Input for this task section start
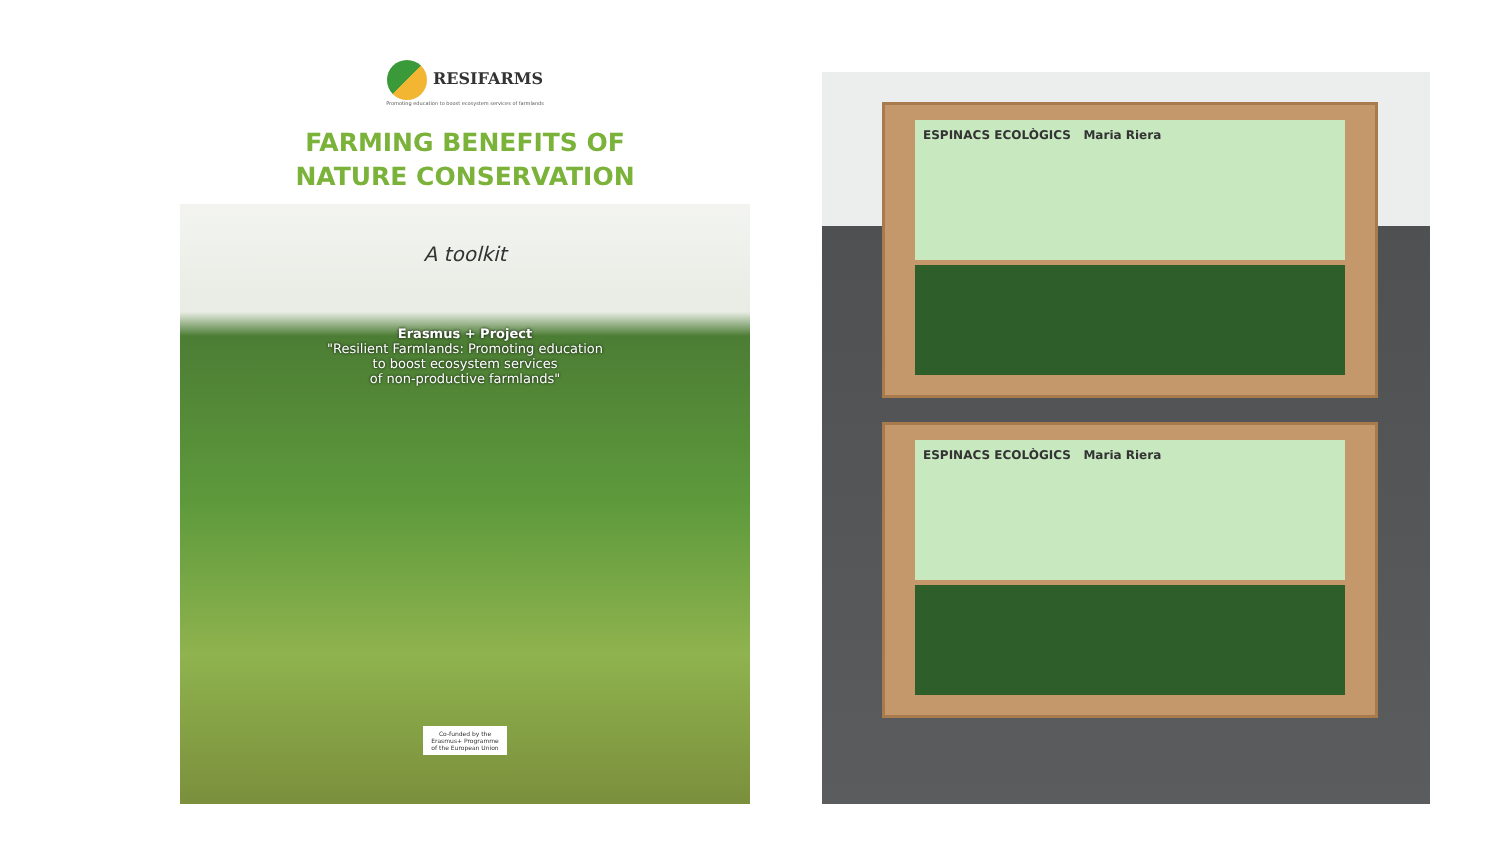RESIFARMS
Promoting education to boost ecosystem services of farmlands
FARMING BENEFITS OF
NATURE CONSERVATION
A toolkit
Erasmus + Project
"Resilient Farmlands: Promoting education
to boost ecosystem services
of non-productive farmlands"
Co-funded by the
Erasmus+ Programme
of the European Union
ESPINACS ECOLÒGICS Maria Riera
ESPINACS ECOLÒGICS Maria Riera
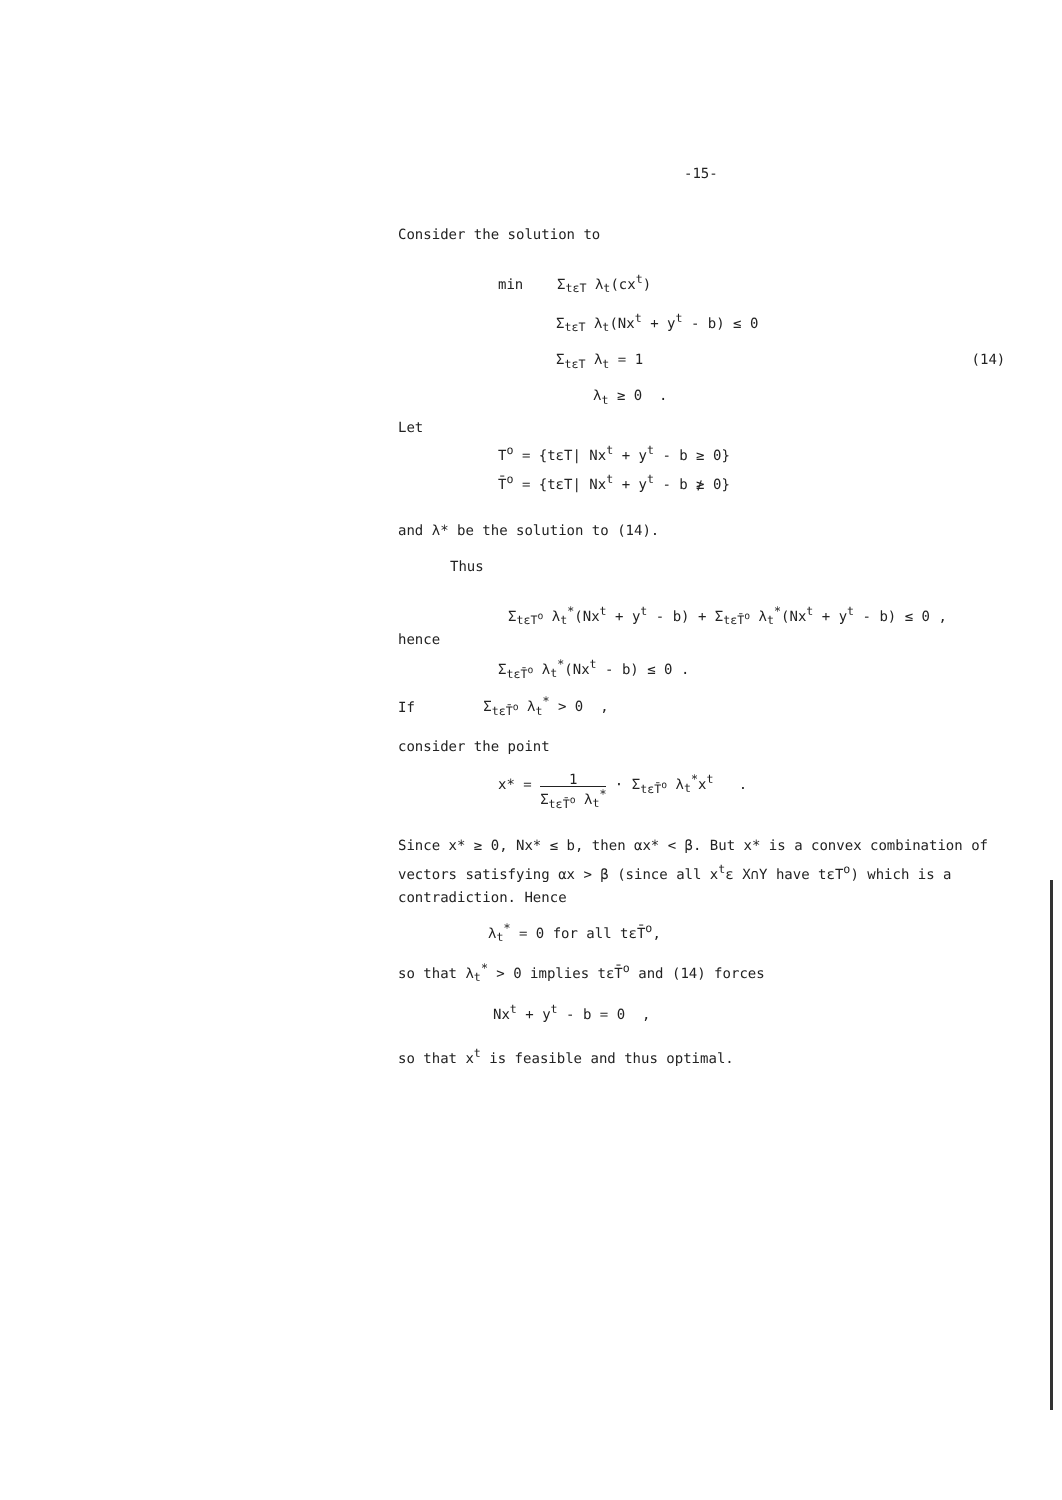-15-
Consider the solution to
min Σ<sub>tεT</sub> λ<sub>t</sub>(cx<sup>t</sup>)
Σ<sub>tεT</sub> λ<sub>t</sub>(Nx<sup>t</sup> + y<sup>t</sup> - b) ≤ 0
Σ<sub>tεT</sub> λ<sub>t</sub> = 1 (14)
λ<sub>t</sub> ≥ 0 .
Let
T<sup>o</sup> = {tεT| Nx<sup>t</sup> + y<sup>t</sup> - b ≥ 0}
T̄<sup>o</sup> = {tεT| Nx<sup>t</sup> + y<sup>t</sup> - b ≱ 0}
and λ* be the solution to (14).
Thus
Σ<sub>tεT<sup>o</sup></sub> λ<sub>t</sub><sup>*</sup>(Nx<sup>t</sup> + y<sup>t</sup> - b) + Σ<sub>tεT̄<sup>o</sup></sub> λ<sub>t</sub><sup>*</sup>(Nx<sup>t</sup> + y<sup>t</sup> - b) ≤ 0 ,
hence
Σ<sub>tεT̄<sup>o</sup></sub> λ<sub>t</sub><sup>*</sup>(Nx<sup>t</sup> - b) ≤ 0 .
If Σ<sub>tεT̄<sup>o</sup></sub> λ<sub>t</sub><sup>*</sup> > 0 ,
consider the point
x* = 1 Σ<sub>tεT̄<sup>o</sup></sub> λ<sub>t</sub><sup>*</sup> · Σ<sub>tεT̄<sup>o</sup></sub> λ<sub>t</sub><sup>*</sup>x<sup>t</sup> .
Since x* ≥ 0, Nx* ≤ b, then αx* < β. But x* is a convex combination of vectors satisfying αx > β (since all x<sup>t</sup>ε X∩Y have tεT<sup>o</sup>) which is a contradiction. Hence
λ<sub>t</sub><sup>*</sup> = 0 for all tεT̄<sup>o</sup>,
so that λ<sub>t</sub><sup>*</sup> > 0 implies tεT̄<sup>o</sup> and (14) forces
Nx<sup>t</sup> + y<sup>t</sup> - b = 0 ,
so that x<sup>t</sup> is feasible and thus optimal.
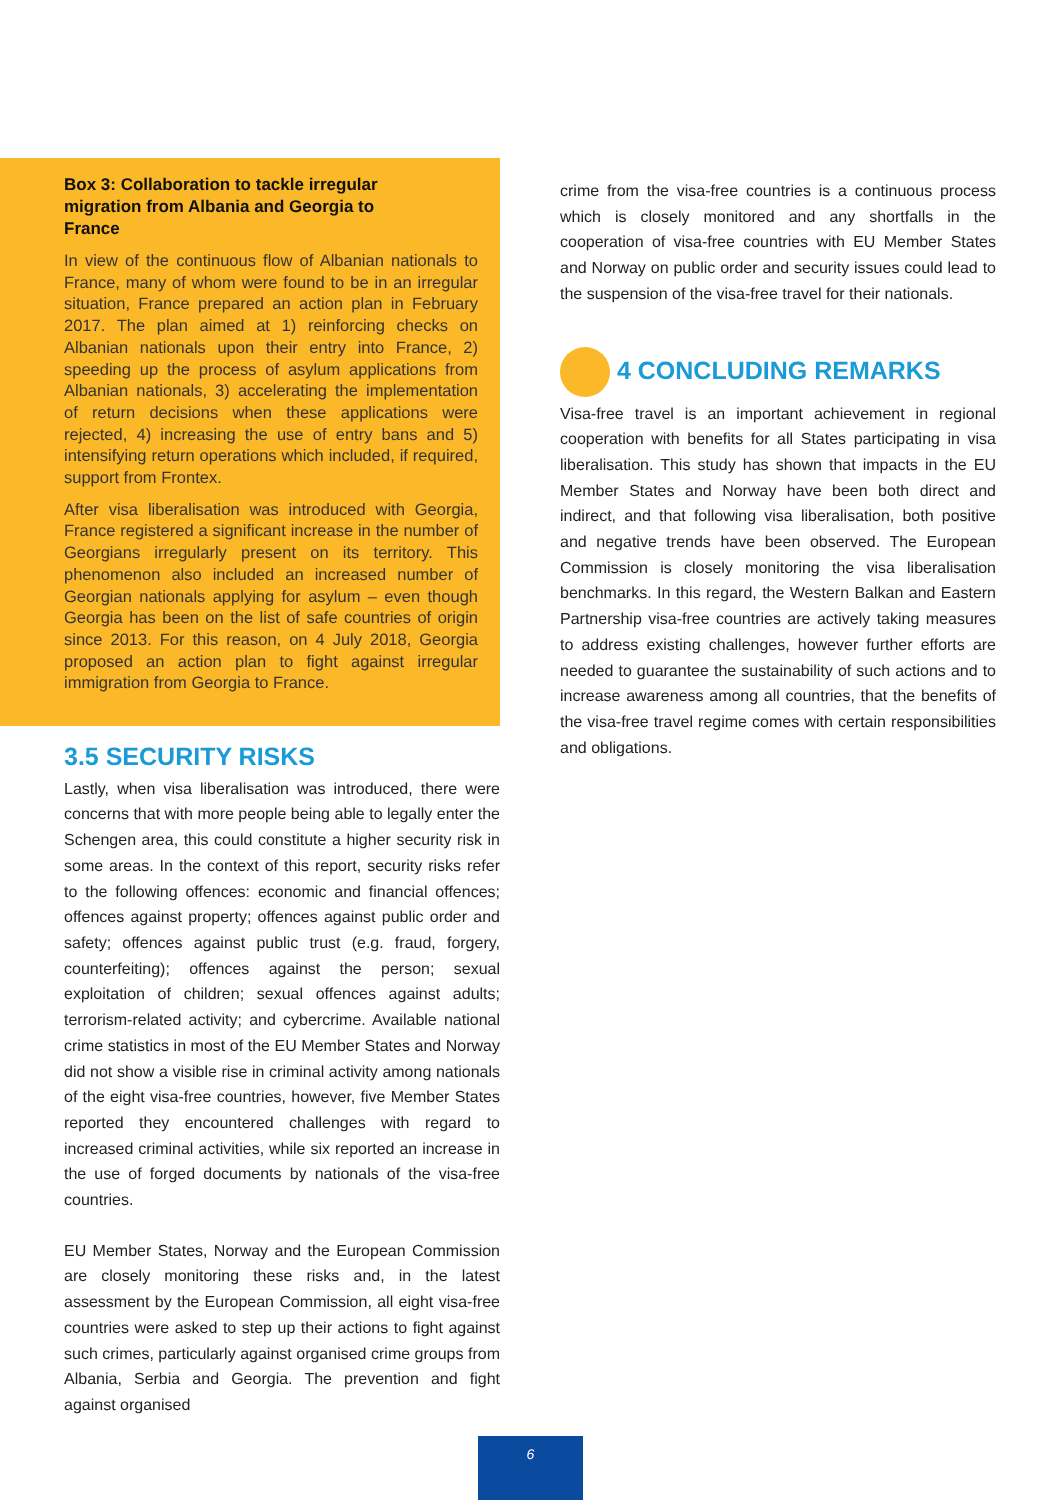Box 3: Collaboration to tackle irregular migration from Albania and Georgia to France
In view of the continuous flow of Albanian nationals to France, many of whom were found to be in an irregular situation, France prepared an action plan in February 2017. The plan aimed at 1) reinforcing checks on Albanian nationals upon their entry into France, 2) speeding up the process of asylum applications from Albanian nationals, 3) accelerating the implementation of return decisions when these applications were rejected, 4) increasing the use of entry bans and 5) intensifying return operations which included, if required, support from Frontex.
After visa liberalisation was introduced with Georgia, France registered a significant increase in the number of Georgians irregularly present on its territory. This phenomenon also included an increased number of Georgian nationals applying for asylum – even though Georgia has been on the list of safe countries of origin since 2013. For this reason, on 4 July 2018, Georgia proposed an action plan to fight against irregular immigration from Georgia to France.
3.5 SECURITY RISKS
Lastly, when visa liberalisation was introduced, there were concerns that with more people being able to legally enter the Schengen area, this could constitute a higher security risk in some areas. In the context of this report, security risks refer to the following offences: economic and financial offences; offences against property; offences against public order and safety; offences against public trust (e.g. fraud, forgery, counterfeiting); offences against the person; sexual exploitation of children; sexual offences against adults; terrorism-related activity; and cybercrime. Available national crime statistics in most of the EU Member States and Norway did not show a visible rise in criminal activity among nationals of the eight visa-free countries, however, five Member States reported they encountered challenges with regard to increased criminal activities, while six reported an increase in the use of forged documents by nationals of the visa-free countries.
EU Member States, Norway and the European Commission are closely monitoring these risks and, in the latest assessment by the European Commission, all eight visa-free countries were asked to step up their actions to fight against such crimes, particularly against organised crime groups from Albania, Serbia and Georgia. The prevention and fight against organised
crime from the visa-free countries is a continuous process which is closely monitored and any shortfalls in the cooperation of visa-free countries with EU Member States and Norway on public order and security issues could lead to the suspension of the visa-free travel for their nationals.
4 CONCLUDING REMARKS
Visa-free travel is an important achievement in regional cooperation with benefits for all States participating in visa liberalisation. This study has shown that impacts in the EU Member States and Norway have been both direct and indirect, and that following visa liberalisation, both positive and negative trends have been observed. The European Commission is closely monitoring the visa liberalisation benchmarks. In this regard, the Western Balkan and Eastern Partnership visa-free countries are actively taking measures to address existing challenges, however further efforts are needed to guarantee the sustainability of such actions and to increase awareness among all countries, that the benefits of the visa-free travel regime comes with certain responsibilities and obligations.
6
Input for this task section end
» **Your task**: After dropping the pictures, reproduce exactly the lines from the first line of the entries through the line containing "Since x* ≥ 0, Nx*", both included.

» **Reply to the exercise**:
RESIFARMS
Promoting education to boost ecosystem services of farmlands
FARMING BENEFITS OF
NATURE CONSERVATION
A toolkit
Erasmus + Project
"Resilient Farmlands: Promoting education
to boost ecosystem services
of non-productive farmlands"
Co-funded by the
Erasmus+ Programme
of the European Union
ESPINACS ECOLÒGICS Maria Riera
ESPINACS ECOLÒGICS Maria Riera
-15-
Consider the solution to
min Σ<sub>tεT</sub> λ<sub>t</sub>(cx<sup>t</sup>)
Σ<sub>tεT</sub> λ<sub>t</sub>(Nx<sup>t</sup> + y<sup>t</sup> - b) ≤ 0
Σ<sub>tεT</sub> λ<sub>t</sub> = 1 (14)
λ<sub>t</sub> ≥ 0 .
Let
T<sup>o</sup> = {tεT| Nx<sup>t</sup> + y<sup>t</sup> - b ≥ 0}
T̄<sup>o</sup> = {tεT| Nx<sup>t</sup> + y<sup>t</sup> - b ≱ 0}
and λ* be the solution to (14).
Thus
Σ<sub>tεT<sup>o</sup></sub> λ<sub>t</sub><sup>*</sup>(Nx<sup>t</sup> + y<sup>t</sup> - b) + Σ<sub>tεT̄<sup>o</sup></sub> λ<sub>t</sub><sup>*</sup>(Nx<sup>t</sup> + y<sup>t</sup> - b) ≤ 0 ,
hence
Σ<sub>tεT̄<sup>o</sup></sub> λ<sub>t</sub><sup>*</sup>(Nx<sup>t</sup> - b) ≤ 0 .
If Σ<sub>tεT̄<sup>o</sup></sub> λ<sub>t</sub><sup>*</sup> > 0 ,
consider the point
x* = 1 Σ<sub>tεT̄<sup>o</sup></sub> λ<sub>t</sub><sup>*</sup> · Σ<sub>tεT̄<sup>o</sup></sub> λ<sub>t</sub><sup>*</sup>x<sup>t</sup> .
Since x* ≥ 0, Nx* ≤ b, then αx* < β. But x* is a convex combination of vectors satisfying αx > β (since all x<sup>t</sup>ε X∩Y have tεT<sup>o</sup>) which is a contradiction. Hence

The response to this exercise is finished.